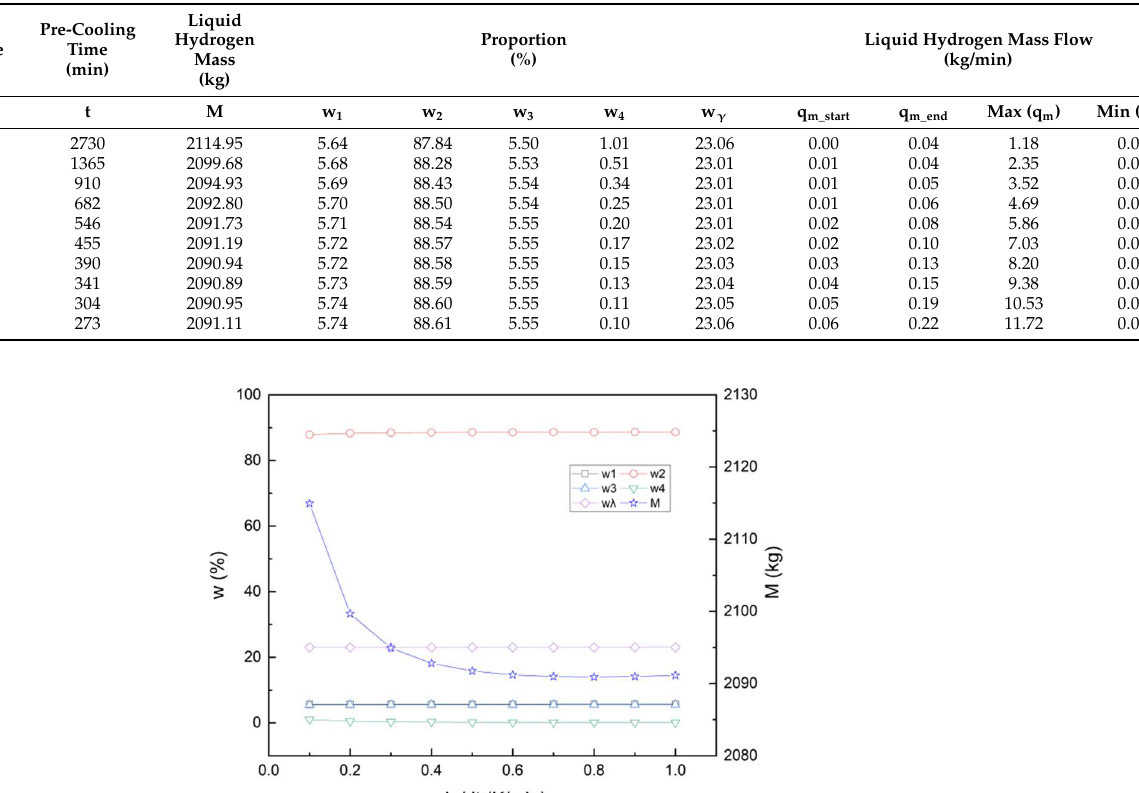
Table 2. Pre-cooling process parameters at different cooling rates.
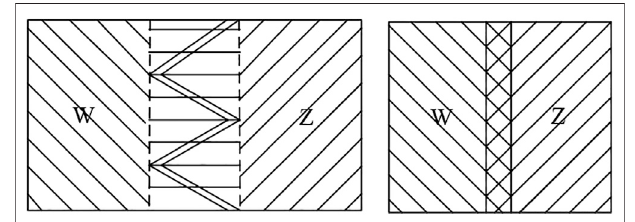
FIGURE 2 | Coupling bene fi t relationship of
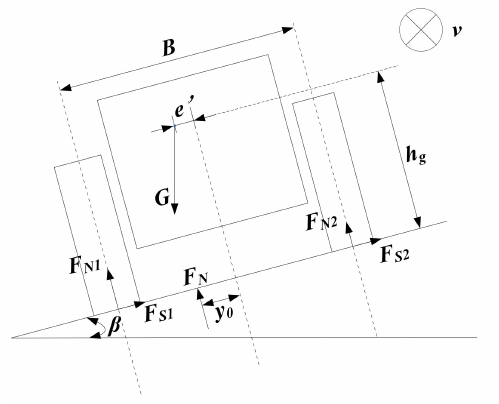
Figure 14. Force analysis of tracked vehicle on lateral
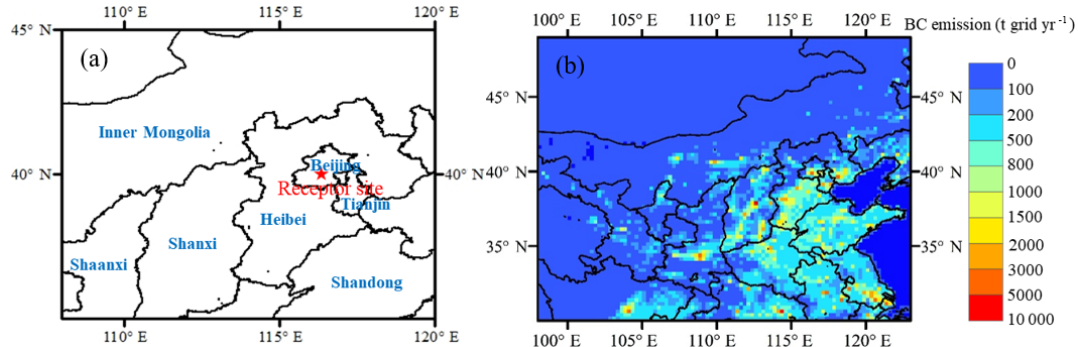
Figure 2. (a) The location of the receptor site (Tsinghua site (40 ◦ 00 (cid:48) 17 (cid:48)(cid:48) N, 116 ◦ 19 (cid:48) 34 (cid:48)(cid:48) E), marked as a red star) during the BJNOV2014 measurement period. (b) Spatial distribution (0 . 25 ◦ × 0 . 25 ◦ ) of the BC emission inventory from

☆ ☆ ☆ ☆

§ PROBLEM TO SOLVE: The full listing above, duplicated exactly and without its pictures, is the answer.

§ REPLY TO THE TASK:
Table 2. Pre-cooling process parameters at different cooling rates.
FIGURE 2 | Coupling bene fi t relationship of
Figure 14. Force analysis of tracked vehicle on lateral
Figure 2. (a) The location of the receptor site (Tsinghua site (40 ◦ 00 (cid:48) 17 (cid:48)(cid:48) N, 116 ◦ 19 (cid:48) 34 (cid:48)(cid:48) E), marked as a red star) during the BJNOV2014 measurement period. (b) Spatial distribution (0 . 25 ◦ × 0 . 25 ◦ ) of the BC emission inventory from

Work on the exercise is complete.